Among those gathered outside were also supporters of the couple, but the atmosphere was tense, as police thoroughly checked more than 600 guests.
The mere possibility of this wedding had local media in frenzy in the current climate of anti-assimilation activism. Plans to picket the occasion were announced by the ultra-conservative Lehava group in advance.
The Hebrew initials in the group’s name stand for ‘Preventing Assimilation in the Holy Land’. It had published the couple’s wedding invitation on its Facebook page, encouraging people to come with banners and bullhorns to protest.
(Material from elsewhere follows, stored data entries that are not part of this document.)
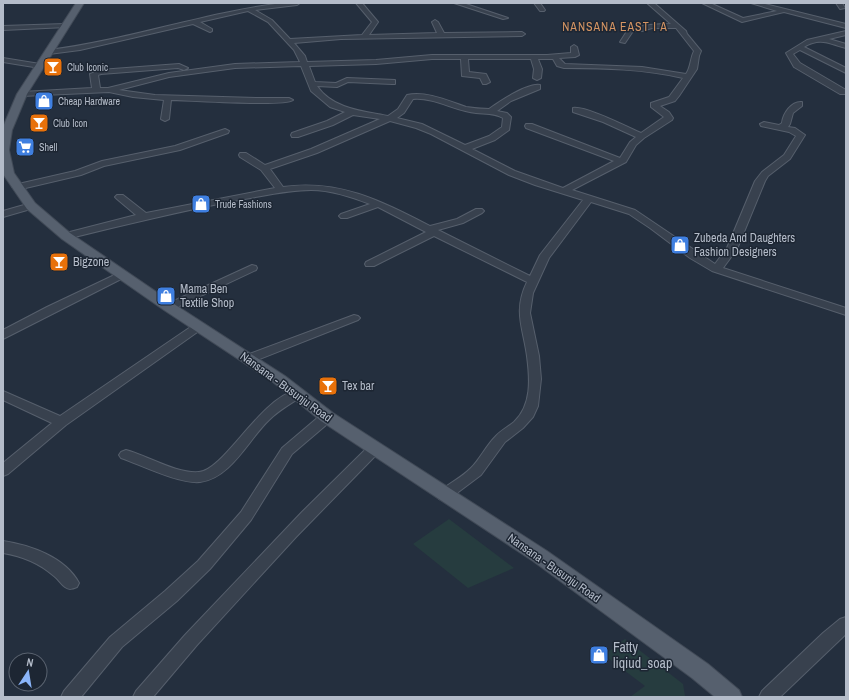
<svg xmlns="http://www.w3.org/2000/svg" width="849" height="700" viewBox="0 0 849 700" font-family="'Archivo Narrow',sans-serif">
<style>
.green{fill:#263c3f}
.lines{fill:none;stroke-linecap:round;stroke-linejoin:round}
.minor-casing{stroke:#565f6c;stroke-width:2}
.major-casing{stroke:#414a57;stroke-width:2}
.minor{fill:#38414e;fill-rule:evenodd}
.major{fill:#56606e;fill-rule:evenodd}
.labels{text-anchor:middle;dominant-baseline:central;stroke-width:3;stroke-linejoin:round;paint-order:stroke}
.far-poi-label{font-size:10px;fill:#b4bcc9;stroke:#1d2633;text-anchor:start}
.far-quarter-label{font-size:12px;letter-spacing:1px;fill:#d59563;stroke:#1d2633}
.poi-label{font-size:12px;fill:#b4bcc9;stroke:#1d2633;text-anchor:start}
.street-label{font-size:12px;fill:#b4bcc9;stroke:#1d2633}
.near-poi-label{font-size:14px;fill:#b4bcc9;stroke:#1d2633;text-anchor:start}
</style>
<rect width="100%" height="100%" fill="#242f3e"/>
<g class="green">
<path d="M449,519L514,568L468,588L413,544Z"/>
<path d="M625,639L683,684L685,696L683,697H630L645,686L604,655Z"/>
</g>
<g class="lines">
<g class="minor-casing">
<g id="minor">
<path d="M282,3H300L297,5L255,10L272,20L290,39L362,35L372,22L356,3H362L378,22L369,35L437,33L432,22L435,20L438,22L444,33L522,32L525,34L522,36L341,39L294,43L305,56L307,62L376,60L432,55H547L571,53V47L574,45L577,47L579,55L575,57L559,58L565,64L642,67L686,74C691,67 690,59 694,51L676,28H652L642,31H633L625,43L620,42L629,28C643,25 657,24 671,24L647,3H654L686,31L687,34L701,51L699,56L697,69L679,96L675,101L660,106L669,112L673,118L672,120L644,138L636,145L626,162L572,190L635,210L715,264L727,248L755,181L762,172L784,155L796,136L789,132L761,126L760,124L764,122L779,125L782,123C783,114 791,101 802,102V106L793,113L790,124L788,127L795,128L805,135L790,159L768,176L765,181L737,249L723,268L846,308V315L712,271L690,258L650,228L629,214L591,202L549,258L533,293L530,313L539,356L541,379L538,406L533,417L523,428L505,442L481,475L449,499L444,500L439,499L437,495L439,491C449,484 462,477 471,468C480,459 486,446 495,437C500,431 508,427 514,422C532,405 530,379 527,356C523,327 513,311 527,282L434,236L374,266H366L365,264L366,262L426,232L378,207L347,218H341L339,216L341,214L370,204C351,197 331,190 311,190C287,190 263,196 239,200C180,211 124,225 66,239L61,236L62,234L136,215L117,199L115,197L117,195H123L146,213L275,188L261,170L240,157L239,155L240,153H246L265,165L311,149L380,119L353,115L333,125L298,137H292L291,135L292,133L327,121L345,112L330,107L311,91L301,66L235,68L169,77L119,90L155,95L256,98H289L293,100C284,107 189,100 171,100L169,119L165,121L161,119L164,100L133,97L109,92L22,96L18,94L22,92L92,88L90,74L100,70L179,64L188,68L184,70L178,68L101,74L98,75L100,88H108L169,73L235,64L300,62L294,50L268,22L248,11L200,22L212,29V31L210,32L193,24L80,50L49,54L46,52L49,50C128,40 203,13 282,3ZM432,59H461L462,76L480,78L483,84H486L490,82L486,74L469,72L468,59H531L534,69L533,78L537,80L541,78L542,69L538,59H553L557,66L564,68C604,68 644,69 683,78L669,97L651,103V107L664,117L641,133C627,127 586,106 573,108V112L603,122L636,137L630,142L620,158L532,124H526L525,126L526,128L614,161L563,188L515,171L472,149L495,140L509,130L511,117L507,113L497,111L511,101L540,89V85C527,83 499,102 489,109C481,109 474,108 466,107C448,101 427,91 407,95L398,109L388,116C363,111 333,109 317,86L337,87L348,82L392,84H395V80L347,78L336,83L315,82L309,66L376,64ZM413,99C434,97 455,111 476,113C485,114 495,113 503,118L502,127L489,136L465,145L422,124L397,118L404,113ZM390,121L416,128L431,134L509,175L535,185L583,200L540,255L530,276L438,230L463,223L482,213L484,211L482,209H476L457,219L430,226C381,201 339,179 283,187L270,169L317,153Z"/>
<path d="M454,3H463L508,18L503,19Z"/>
<path d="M534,3H540L545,10L544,11H540Z"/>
<path d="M702,3H710L743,18L777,11L751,3H761L846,24V28L784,12L742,22Z"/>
<path d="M836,3H842L845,8L840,9Z"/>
<path d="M65,24L67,25V27L3,30V26Z"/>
<path d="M846,31V35L829,39L846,44V48C829,44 821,37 804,47L846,68V73L800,50L793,54L800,63L846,90V94H840L794,67L786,53L807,40Z"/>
<path d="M3,58L40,64L44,66L40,68L3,62Z"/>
<path d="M225,129L229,131L228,133L180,150L104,166L81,175L17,190L12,187L14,185L75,171L102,161L175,146Z"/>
<path d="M31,203L36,206L34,208L3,217V211Z"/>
<path d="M252,265L256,266L257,268L256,270L173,309H165L163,307L165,305Z"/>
<path d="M123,271L128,274L127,276L3,339V330L47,307Z"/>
<path d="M354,315L358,316L360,318L358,320L252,362H244L242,359L244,356Z"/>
<path d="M199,323L203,324L205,326L203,328L66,425L8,474L3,476V463L52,423L3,400V391L60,416L195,324Z"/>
<path d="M296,390L301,391L302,394L301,397C290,404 278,411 269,420C248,440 231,478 200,482C179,484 141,465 121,458L119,455L121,452L126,450C148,456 177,474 199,472C224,470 259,400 296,390Z"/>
<path d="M327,413L332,414L334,417L332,420L292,454L251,520L210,569L177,601L122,647L81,697H61L64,691L110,637L165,591L198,561L241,512L282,448L322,414Z"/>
<path d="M375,443L380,445L382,448L380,451L296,537L197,645L153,697H133L136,691L185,635L302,512L370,445Z"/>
<path d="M3,541C30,545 65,557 79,583L77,587C72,589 69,590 65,587C61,584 58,579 54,576C39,563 22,556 3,553Z"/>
<path d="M846,617V634L780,697H759L762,691L823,633L840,619Z"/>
</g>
</g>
<g class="major-casing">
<path id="major" d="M76,3H84L27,94L12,130L9,150L14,173L35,203L70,233L174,304L285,376L333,413L547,551L708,664L739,690L742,697H715L692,678L533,561L321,421L273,382L164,310L62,239L27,209L3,174V127L17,94Z"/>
</g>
<use href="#minor" class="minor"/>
<use href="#major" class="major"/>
</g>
<defs>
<g id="bar-square" transform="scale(1)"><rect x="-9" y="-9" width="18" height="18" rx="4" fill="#e8710a" stroke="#1d2633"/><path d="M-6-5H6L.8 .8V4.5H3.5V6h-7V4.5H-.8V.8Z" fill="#fff"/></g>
<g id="shop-square" transform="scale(1)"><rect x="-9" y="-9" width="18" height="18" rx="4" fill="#3f7fe0" stroke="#1d2633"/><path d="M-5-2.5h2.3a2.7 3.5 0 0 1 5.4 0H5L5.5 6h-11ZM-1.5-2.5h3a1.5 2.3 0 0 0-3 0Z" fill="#fff"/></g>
<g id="supermarket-square" transform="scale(1)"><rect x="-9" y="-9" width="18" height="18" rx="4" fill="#3f7fe0" stroke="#1d2633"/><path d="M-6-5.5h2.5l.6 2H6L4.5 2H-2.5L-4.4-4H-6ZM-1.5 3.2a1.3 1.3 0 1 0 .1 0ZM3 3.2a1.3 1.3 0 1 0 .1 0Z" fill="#fff"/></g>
</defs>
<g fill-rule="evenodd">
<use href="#bar-square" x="53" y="67"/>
<use href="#shop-square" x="44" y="101"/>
<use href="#bar-square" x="39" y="123"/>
<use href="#supermarket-square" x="25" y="147"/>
<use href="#shop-square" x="201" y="204"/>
<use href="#shop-square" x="680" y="245"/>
<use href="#bar-square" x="59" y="262"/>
<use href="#shop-square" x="166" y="296"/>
<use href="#bar-square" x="328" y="386"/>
<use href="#shop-square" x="599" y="655"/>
</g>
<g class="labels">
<g class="far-poi-label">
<text x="67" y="67">Club Iconic</text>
<text x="58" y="101">Cheap Hardware</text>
<text x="53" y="123">Club Icon</text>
<text x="39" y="147">Shell</text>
<text x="215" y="204">Trude Fashions</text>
</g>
<g class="far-quarter-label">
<text x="615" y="27">NANSANA EAST I A</text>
</g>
<g class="poi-label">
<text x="694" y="238">Zubeda And Daughters<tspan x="694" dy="14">Fashion Designers</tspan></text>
<text x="73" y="262">Bigzone</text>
<text x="180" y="289">Mama Ben<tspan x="180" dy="14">Textile Shop</tspan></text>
<text x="342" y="386">Tex bar</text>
</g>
<g class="street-label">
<text transform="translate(286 387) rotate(36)">Nansana - Busunju Road</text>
<text transform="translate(554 568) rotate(35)">Nansana - Busunju Road</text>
</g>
<g class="near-poi-label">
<text x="613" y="647">Fatty<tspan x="613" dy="16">liqiud_soap</tspan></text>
</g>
</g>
<rect width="849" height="700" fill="none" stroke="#b4bcc9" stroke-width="8"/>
<g transform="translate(28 672) rotate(12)"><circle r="19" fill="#1d2633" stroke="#59626f"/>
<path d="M0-3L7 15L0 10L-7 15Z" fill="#8ab4f8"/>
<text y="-6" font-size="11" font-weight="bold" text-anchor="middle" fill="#b4bcc9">N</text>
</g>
</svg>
The couple, Maral Malka, 23 and Mahmoud Mansour, 26, had unsuccessfully sought protection from the state by trying to ban the protest, but according to their lawyer, could only secure police protection. They had been receiving death threats in the run-up to the wedding.
This is not the first incident of harassment to have taken place in the past two months. Lehava has been harassing Jewish-Arab couples in the past, mainly on religious grounds – seldom at weddings, however. The reasoning is that “our Jewish daughters” need to be protected.
Speaking to Israel’s Channel 2, the groom was optimistic and said the picketing will not make the couple budge from its beliefs or prevent it from being happy. “We favor coexistence,” he said.
“I am happy and moved,” Malka told journalists of the local residents, who showed up to take part in the event and show support for the Jewish-Arab union.
President Reuven Rivlin expressed his support for the couple, highlighting the values of tolerance and respect.
“This couple decided to get married and to exercise their freedoms in a democratic state, and the incitement against them is outrageous and worrying,” his statement read. “Not everyone has to rejoice about their happy occasion, but everyone must respect it.”
He likened Lehava’s actions to “rodents gnawing under the shared democratic and Jewish foundation of Israel.”